Дороти плотно закрыла дверь.
— Спасибо. Тед ужасно ревнив.
— Полагаю, — сказал Белл, — у него много хороших качеств, если он сумел добиться вашей руки.
Она посмотрела Беллу прямо в лицо.
— Я не принимаю поспешных решений, — сообщила она таким тоном, который высокий детектив мог истолковать только как проявление внимания со стороны очень привлекательной женщины.
— А чем занимается Тед? — спросил Белл, дипломатично меняя тему.
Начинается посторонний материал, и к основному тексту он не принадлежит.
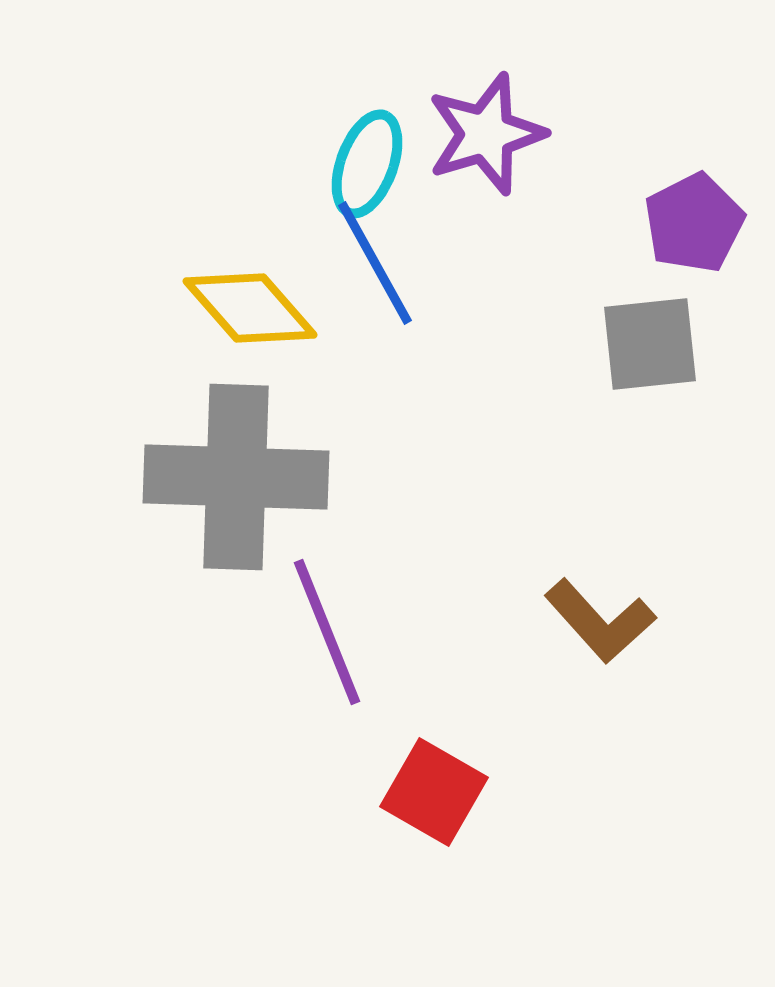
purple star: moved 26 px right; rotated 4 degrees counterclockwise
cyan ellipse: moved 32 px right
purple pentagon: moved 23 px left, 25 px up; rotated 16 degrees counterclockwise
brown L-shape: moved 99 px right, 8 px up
— Тед поставляет продовольствие флоту. На самом деле он скоро уезжает в Сан-Франциско, чтобы подготовиться к приходу Великого белого флота. Вы женаты, мистер Белл?
— Обручен.
Загадочная улыбка мелькнула на прекрасных губах.
— Какая жалость!
— Откровенно говоря, — сказал Белл, — жалеть не о чем. Я очень счастлив.
— Полная откровенность — отличное качество в мужчине. Вы пришли только для того, чтобы не заигрывать со мной?
Белл достал авторучку.
— Узнаете?
Лицо ее омрачилось.
— Конечно. Это ручка моего отца. Я подарила ее ему на день рождения.
Белл протянул ей ручку.
— В таком случае можете оставить ее себе. Я взял ее с его стола.
— Зачем?
— Чтобы убедиться, что ею он написал записку.
— Так называемую предсмертную? Ее мог написать кто угодно.
— Не кто угодно. Либо ваш отец, либо очень искусный мастер подделки.
— Вы знаете мое отношение. Он не мог наложить на себя руки.
— Я продолжаю расследование.
— А что насчет бумаги, на которой написана записка?
— Это его бумага.
— Понятно… А чернила? — неожиданно оживившись, спросила она. — Откуда мы знаем, что письмо написано теми же чернилами, что в ручке. Может, они не из этой ручки. Чернила я сама покупала в магазине. Компания «Уотермен» продает тысячи таких флаконов.
— Я уже отправил образцы чернил из этой ручки и из письма в лабораторию, чтобы проверить, идентичны ли они.
— Спасибо, — сказала она с вытянувшимся лицом. — Расхождение маловероятно?
— Боюсь, что да, Дороти.
— Но даже если это его чернила, отсюда не следует, что он сам написал письмо.
— Не бесспорно, — согласился Белл. — Но должен откровенно сказать, что, хотя каждый из этих фактов может быть исследован, все они вряд ли дадут нам определенный ответ.
— А что даст? — спросила она, внезапно как будто бы смутившись. На глазах заблестели слезы.
Ее страдания и смущение тронули Исаака Белла. Он взял ее руки в свои.